By registering with us and committing to carbon reduction, you’ll be having your say in how local environmental policy is formed to meet the specific circumstances of residents where you live.
By using the Toolkit, your local councils will be able to see what is already being done in your community, what people are planning to do, and what’s holding them back from taking certain actions. They can use this information to inform their planning and decision making, to come up with support that relevant to what’s actually happening in your area.
Away from the Toolkit, where we have some dedicated actions for how you can use your voice.

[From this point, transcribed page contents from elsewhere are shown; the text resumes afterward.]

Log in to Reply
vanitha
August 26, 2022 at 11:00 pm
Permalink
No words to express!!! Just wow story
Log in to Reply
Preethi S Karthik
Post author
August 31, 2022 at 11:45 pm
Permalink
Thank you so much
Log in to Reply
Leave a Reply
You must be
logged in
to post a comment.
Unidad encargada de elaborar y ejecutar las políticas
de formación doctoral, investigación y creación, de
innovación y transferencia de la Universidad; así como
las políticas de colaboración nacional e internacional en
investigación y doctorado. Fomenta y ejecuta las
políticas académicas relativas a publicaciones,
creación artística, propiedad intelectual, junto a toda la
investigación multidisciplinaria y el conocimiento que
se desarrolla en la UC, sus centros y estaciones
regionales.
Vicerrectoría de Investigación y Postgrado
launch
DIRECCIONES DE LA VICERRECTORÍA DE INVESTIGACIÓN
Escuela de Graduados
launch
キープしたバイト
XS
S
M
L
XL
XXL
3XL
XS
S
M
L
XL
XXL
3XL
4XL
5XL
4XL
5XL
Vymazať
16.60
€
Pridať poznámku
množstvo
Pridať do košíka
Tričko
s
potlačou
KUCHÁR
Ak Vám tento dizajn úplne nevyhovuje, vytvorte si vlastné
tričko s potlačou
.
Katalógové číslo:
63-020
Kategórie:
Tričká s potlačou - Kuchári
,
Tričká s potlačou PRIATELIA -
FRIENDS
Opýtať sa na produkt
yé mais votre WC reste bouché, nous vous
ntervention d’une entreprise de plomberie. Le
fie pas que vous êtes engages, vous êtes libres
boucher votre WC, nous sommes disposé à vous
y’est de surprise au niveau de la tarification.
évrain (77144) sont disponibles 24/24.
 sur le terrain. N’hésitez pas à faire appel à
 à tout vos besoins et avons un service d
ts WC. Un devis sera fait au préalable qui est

However, there is plenty you can do to make sure your voice is heard in your local area. You can be certain that there are many people who live near you who share your concerns about climate change and the ecological crisis. The ways in which we feel comfortable about getting involved are very personal.
Many people are starting to speak out for the first time and some people have been asking for change for many years.
Your school, church, local council and other local community organisations and groups are great places to meet with others nearby who share your concerns about the future, and to identify issues that you can lobby for. Collective action by individual people can be the thing that gets big issues onto the political agenda and we have enormous power as consumers and voters which we can use by letting companies and governments know how important climate change policies are to us.
What's in the Toolkit?
We’ve researched more than 60 different carbon reducing actions, grouped into categories, and rated them by cost and carbon impact. There are actions suitable for all individual circumstances. You’ll find them all waiting for you in the Toolkit.
Buildings
Transport
Food & waste
Land use
Energy
Money
Use your voice
Why is a local approach so important?
Much climate policy is driven by a top-down, national approach. It doesn’t take into account regional differences around the country. By using The Great Collaboration Toolkit you are part of a bottom-up, local initiative that provides detailed, local information to allow local policy to be directed at the specific needs of local communities. In other words, you’re helping get the right actions to happen in the place that you live.
How to get started
Open the Toolkit and browse through the various sections.
When you come across an action you’ve already done, tell us by clicking Already Done.
When you come across an action you can’t do, or don’t want to do, click Not For Now and tell us a little about why.
Try to find half a dozen actions that interest you, and click Commit to say you’ll take that action within the next 12 months.
There are lots of actions to choose from. Each one shows the likely cost (FREE, £, ££, £££, ££££) and the potential emissions reduction (CO₂↓, CO₂↓↓, CO₂↓↓↓).